本文 ::
....

私が留学していたオーストリアでは、ベートーヴェンのことをルートヴィック・ファン・ベートーフェンと発音します。ご存じの方も沢山いらっしゃると思いますが、ドイツのドイツ語とオーストリアのドイツ語は発音が違います。



それはさておき、昨晩、ふと気が向いて久し振りにベートーヴェンのソナタ第31番op.110とソナタ第32番op.111を弾いてみました。それはとても懐かしい感覚とともに、改めて、作品の持つ奥深さ、私が若い頃に弾いていた、感じていた感覚とは異なるものを感じることができ、偉大なベートーヴェンの存在意義を認識することができました。



ロシアピアニズムの奏法を探求してくると、なぜか?ベートーヴェンをおざなりにしてきてしまったようにも思い、少々反省してみたり・・・。



それにしても、偉大すぎて、簡単に「弾く」と言うよりも、それ以上の感覚、「対峙」するという言葉の方がしっくりきます。

....

課題 A :: ベートーヴェンについての本文から、「それはさておき、昨晩、ふと気」から「う言葉の方がしっくりきます。」までをそのまま引用してください。
課題 B :: ベートーヴェンについての本文のうち、「それはさておき、昨晩」で始まる段落を、主な内容を残して箇条書きにまとめてください。
課題 C :: ベートーヴェンについての本文の最後の文に続けて、文章を書き進めてください。

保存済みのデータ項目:
....

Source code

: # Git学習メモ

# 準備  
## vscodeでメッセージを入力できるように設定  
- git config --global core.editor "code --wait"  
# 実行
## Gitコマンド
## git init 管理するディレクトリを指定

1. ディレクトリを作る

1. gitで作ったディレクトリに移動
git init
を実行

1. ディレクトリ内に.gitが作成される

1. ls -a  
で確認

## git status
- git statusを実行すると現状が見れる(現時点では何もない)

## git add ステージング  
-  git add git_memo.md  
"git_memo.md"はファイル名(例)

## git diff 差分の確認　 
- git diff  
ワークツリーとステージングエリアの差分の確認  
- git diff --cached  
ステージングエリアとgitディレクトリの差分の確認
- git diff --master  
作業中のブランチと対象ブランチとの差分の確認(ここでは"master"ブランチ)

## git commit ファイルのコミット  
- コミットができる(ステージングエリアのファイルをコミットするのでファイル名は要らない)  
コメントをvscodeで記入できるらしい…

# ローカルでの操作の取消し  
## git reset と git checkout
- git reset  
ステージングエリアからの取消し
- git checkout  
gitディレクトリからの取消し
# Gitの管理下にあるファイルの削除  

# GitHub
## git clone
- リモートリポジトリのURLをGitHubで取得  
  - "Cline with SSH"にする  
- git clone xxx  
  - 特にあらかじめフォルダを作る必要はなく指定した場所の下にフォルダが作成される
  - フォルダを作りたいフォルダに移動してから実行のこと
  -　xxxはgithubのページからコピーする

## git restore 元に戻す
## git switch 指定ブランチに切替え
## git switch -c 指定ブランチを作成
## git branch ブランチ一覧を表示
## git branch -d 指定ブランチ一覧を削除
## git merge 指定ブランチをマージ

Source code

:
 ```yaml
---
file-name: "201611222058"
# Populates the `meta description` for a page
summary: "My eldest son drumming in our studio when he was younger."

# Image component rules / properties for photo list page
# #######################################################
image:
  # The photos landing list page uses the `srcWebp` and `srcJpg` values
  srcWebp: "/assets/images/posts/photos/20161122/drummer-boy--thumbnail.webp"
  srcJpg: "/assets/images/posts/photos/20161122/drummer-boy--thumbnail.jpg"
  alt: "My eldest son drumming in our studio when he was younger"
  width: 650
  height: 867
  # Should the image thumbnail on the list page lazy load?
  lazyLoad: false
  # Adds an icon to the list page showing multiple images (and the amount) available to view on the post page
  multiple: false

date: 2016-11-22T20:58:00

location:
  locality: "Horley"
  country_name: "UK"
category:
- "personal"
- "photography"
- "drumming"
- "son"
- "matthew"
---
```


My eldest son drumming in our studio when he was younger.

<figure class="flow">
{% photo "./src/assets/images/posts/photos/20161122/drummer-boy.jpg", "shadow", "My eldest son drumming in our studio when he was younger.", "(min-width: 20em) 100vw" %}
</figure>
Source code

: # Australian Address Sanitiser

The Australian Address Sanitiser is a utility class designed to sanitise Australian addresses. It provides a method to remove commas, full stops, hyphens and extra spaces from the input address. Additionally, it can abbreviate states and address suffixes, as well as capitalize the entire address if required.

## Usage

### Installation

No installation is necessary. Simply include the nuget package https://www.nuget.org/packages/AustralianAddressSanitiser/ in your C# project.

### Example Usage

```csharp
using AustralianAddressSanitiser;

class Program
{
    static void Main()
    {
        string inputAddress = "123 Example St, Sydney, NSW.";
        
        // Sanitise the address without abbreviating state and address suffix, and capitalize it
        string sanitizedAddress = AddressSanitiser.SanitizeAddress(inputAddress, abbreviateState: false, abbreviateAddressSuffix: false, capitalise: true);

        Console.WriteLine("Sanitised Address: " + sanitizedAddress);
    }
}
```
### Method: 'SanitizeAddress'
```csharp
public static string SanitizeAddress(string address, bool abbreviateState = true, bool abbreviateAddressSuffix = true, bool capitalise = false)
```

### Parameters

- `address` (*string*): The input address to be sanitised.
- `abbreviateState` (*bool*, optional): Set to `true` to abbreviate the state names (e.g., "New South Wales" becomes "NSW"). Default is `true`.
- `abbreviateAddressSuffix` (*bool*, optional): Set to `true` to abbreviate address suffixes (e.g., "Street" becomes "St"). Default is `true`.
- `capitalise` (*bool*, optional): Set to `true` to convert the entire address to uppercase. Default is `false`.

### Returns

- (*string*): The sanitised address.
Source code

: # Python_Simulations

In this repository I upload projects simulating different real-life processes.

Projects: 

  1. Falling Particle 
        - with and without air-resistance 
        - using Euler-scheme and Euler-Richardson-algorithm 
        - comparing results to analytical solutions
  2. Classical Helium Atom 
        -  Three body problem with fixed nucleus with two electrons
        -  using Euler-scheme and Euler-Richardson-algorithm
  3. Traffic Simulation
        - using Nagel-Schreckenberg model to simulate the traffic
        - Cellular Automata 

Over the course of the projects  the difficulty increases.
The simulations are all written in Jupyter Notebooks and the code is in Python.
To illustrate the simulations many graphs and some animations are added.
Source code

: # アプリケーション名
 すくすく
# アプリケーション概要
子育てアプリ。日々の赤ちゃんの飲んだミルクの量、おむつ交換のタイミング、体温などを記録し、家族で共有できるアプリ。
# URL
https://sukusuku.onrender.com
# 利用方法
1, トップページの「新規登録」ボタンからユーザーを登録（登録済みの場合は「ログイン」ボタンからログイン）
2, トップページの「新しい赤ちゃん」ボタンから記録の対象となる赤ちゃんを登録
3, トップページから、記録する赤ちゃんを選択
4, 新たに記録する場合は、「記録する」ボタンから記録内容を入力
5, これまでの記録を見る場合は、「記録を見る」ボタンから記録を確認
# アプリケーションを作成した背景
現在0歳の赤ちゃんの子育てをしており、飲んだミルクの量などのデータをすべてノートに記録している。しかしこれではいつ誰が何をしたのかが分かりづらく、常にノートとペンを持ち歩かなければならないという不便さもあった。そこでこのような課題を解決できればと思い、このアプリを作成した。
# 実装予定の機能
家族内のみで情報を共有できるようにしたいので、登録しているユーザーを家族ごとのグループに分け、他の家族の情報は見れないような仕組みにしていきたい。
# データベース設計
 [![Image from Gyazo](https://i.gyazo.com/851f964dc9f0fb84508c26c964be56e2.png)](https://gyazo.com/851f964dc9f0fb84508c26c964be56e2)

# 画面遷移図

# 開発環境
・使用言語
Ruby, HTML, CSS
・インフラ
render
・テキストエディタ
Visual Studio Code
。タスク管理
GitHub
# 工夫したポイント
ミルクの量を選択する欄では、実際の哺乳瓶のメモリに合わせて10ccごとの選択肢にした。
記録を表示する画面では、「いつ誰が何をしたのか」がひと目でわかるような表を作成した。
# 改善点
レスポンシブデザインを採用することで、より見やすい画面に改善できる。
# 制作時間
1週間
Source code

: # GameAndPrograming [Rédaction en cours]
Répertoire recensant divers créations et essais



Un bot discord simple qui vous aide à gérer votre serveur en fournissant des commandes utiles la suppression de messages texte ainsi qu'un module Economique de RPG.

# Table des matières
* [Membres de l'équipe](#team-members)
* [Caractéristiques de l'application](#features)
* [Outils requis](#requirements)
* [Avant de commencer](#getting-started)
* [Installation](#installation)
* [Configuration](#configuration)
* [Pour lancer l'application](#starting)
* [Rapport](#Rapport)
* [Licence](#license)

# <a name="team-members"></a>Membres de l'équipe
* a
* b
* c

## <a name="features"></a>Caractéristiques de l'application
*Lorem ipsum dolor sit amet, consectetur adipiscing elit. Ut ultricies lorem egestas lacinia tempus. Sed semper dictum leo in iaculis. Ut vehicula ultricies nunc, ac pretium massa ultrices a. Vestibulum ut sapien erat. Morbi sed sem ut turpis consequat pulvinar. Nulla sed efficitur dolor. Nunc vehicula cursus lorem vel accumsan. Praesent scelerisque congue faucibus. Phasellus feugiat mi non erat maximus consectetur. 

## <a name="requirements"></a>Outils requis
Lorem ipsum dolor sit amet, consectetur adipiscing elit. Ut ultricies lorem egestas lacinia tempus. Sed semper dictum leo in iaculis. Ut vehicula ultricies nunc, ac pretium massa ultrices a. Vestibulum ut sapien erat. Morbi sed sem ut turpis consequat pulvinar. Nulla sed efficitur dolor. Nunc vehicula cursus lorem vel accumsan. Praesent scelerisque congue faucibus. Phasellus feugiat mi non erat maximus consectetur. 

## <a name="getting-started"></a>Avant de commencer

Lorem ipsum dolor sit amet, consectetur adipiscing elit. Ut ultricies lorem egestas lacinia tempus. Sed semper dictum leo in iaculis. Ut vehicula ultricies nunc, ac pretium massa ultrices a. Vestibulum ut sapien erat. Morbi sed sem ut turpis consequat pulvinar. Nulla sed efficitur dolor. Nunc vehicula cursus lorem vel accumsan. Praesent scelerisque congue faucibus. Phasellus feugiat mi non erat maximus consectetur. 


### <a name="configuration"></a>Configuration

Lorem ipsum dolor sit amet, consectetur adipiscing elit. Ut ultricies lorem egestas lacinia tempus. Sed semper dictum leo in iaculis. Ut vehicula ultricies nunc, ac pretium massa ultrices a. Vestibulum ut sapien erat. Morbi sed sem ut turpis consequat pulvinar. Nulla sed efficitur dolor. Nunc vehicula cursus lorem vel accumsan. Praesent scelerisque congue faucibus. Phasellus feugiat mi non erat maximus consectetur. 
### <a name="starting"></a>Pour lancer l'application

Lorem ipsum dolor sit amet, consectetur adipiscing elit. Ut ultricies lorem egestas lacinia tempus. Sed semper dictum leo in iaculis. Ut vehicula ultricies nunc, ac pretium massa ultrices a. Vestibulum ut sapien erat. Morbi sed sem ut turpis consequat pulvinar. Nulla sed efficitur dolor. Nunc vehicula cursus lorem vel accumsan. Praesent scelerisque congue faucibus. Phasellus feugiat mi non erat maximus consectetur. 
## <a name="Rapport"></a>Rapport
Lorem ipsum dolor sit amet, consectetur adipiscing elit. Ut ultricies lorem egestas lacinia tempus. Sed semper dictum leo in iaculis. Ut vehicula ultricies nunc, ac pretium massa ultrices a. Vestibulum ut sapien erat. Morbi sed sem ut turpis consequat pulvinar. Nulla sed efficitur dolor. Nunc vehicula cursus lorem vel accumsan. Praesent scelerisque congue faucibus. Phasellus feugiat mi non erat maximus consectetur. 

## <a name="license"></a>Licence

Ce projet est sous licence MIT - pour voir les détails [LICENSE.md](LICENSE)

....

解答欄 A ::
それはさておき、昨晩、ふと気が向いて久し振りにベートーヴェンのソナタ第31番op.110とソナタ第32番op.111を弾いてみました。それはとても懐かしい感覚とともに、改めて、作品の持つ奥深さ、私が若い頃に弾いていた、感じていた感覚とは異なるものを感じることができ、偉大なベートーヴェンの存在意義を認識することができました。



ロシアピアニズムの奏法を探求してくると、なぜか?ベートーヴェンをおざなりにしてきてしまったようにも思い、少々反省してみたり・・・。



それにしても、偉大すぎて、簡単に「弾く」と言うよりも、それ以上の感覚、「対峙」するという言葉の方がしっくりきます。

解答欄 B ::
- 昨晩、久し振りにベートーヴェンのソナタ第31番op.110とソナタ第32番op.111を弾いた。
- 懐かしい感覚とともに、作品の奥深さや、若い頃に弾いていた頃とは異なる感覚を感じた。
- 偉大なベートーヴェンの存在意義を改めて認識した。

解答欄 C ::
ふと、思ったのですが、私の学生時代、ベートーヴェンの100番台の晩年のソナタ5曲というものは、あらゆるピアノ作品の中で圧倒的な存在で、留学する前には第29番op.106「ハンマークラヴィア」を除く4曲を既に勉強していました。



もちろん、今から思えば、その演奏は稚拙なものだったと思いますが、それはそれで私にとって、とても大きな財産になったと思います。



そこで思ったのが、私の今まで教えてきた生徒たちを考えたときに、ベートーヴェンの晩年のソナタに挑む学生は、とても少なく、少々驚きました。



確かに、ベートーヴェンの晩年のソナタ以外にも勉強するべき作品は膨大な量があり、技術的な面から考えたときに、ロマン派以降の作品を勉強した方が良いのかもしれませんが、音楽というものは、技術を超えて存在するべきことかもしれません。



ベートーヴェンの晩年のソナタより、技術的に難しい作品はいくらでもありますし、そういう作品を勉強して技術が身に付くということもあります。また、技術が伴っていなくては、どんな作品であろうとも、その中身である音楽は表現不可能なのも事実です。



まあ、いずれにせよ、どちらも勉強するのが理想と言えるのではないでしょうか。



例えまだ若くとも、その内容を理解するのは困難であっても、若いうちに晩年のソナタに挑むことは大切に思います。